Arrivées à Praia vers 20 h, elles devaient y passer la nuit du lundi, toute la journée du mardi, avant de rentrer le lendemain mercredi à 11 h 40. Elle se répète : ‘’Pour montrer le caractère absurde de cet ostracisme, en allant au Cap-Vert, le vol est quasi vide, juste trois Sénégalais. Au retour, le vol est plein, avec beaucoup de Capverdiens. Et ils entrent chez nous sans problème. Au nom de quoi ils nous refusent l’entrée dans leur territoire ?’’
Les services du ministère des Affaires étrangères promettent d’instruire le dossier
Malgré l’amertume, Mme Sané a tenu à lever les équivoques. Pour elle, il ne s’agit nullement de s’en prendre aux Capverdiens qui vivent au Sénégal. Lesquels sont des amis, des parents, des collègues. Elle affirme : ‘’Nous ne parlons pas des Capverdiens. On a des Capverdiens qui sont des membres de notre famille, des collègues d’origine capverdienne. Il y a des Capverdiens qui sont plus sénégalais que moi qui vous parle. On n’a donc aucun problème avec eux. On parle de la police capverdienne ou de certains de ses agents qui sont à l’aéroport et qui refoulent illégalement les Sénégalais tous les jours. C’est inadmissible.’’

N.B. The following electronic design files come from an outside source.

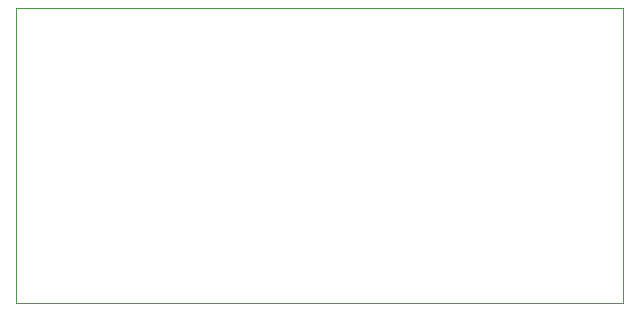
<source format=gm1>
G04 #@! TF.GenerationSoftware,KiCad,Pcbnew,(6.0.2)*
G04 #@! TF.CreationDate,2022-07-27T12:55:18+02:00*
G04 #@! TF.ProjectId,DC-DC-Converter,44432d44-432d-4436-9f6e-766572746572,rev?*
G04 #@! TF.SameCoordinates,Original*
G04 #@! TF.FileFunction,Profile,NP*
%FSLAX46Y46*%
G04 Gerber Fmt 4.6, Leading zero omitted, Abs format (unit mm)*
G04 Created by KiCad (PCBNEW (6.0.2)) date 2022-07-27 12:55:18*
%MOMM*%
%LPD*%
G01*
G04 APERTURE LIST*
G04 #@! TA.AperFunction,Profile*
%ADD10C,0.100000*%
G04 #@! TD*
G04 APERTURE END LIST*
D10*
X58000000Y-118000000D02*
X109450000Y-118000000D01*
X109450000Y-118000000D02*
X109450000Y-143000000D01*
X109450000Y-143000000D02*
X58000000Y-143000000D01*
X58000000Y-143000000D02*
X58000000Y-118000000D01*
M02*

</source>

Sur le site cap-vert.co, il est mentionné que les ressortissants des États membres de la CEDEAO n’ont pas besoin de visa pour entrer au Cap-Vert. Il suffit d’être en possession d’un document de voyage en cours de validité, comme le laissez-passer de la CEDEAO ou un passeport. C’est du moins ce que prévoient les textes, puisque le pays est membre de cette organisation.
Jointes par téléphone, des sources du ministère des Affaires étrangères promettent d’instruire le dossier et d’y revenir plus tard. ‘’Nous n’avons pas encore toutes les informations pour réagir sur cette question. Nous vous reviendrons ultérieurement’’, a soutenu notre interlocuteur.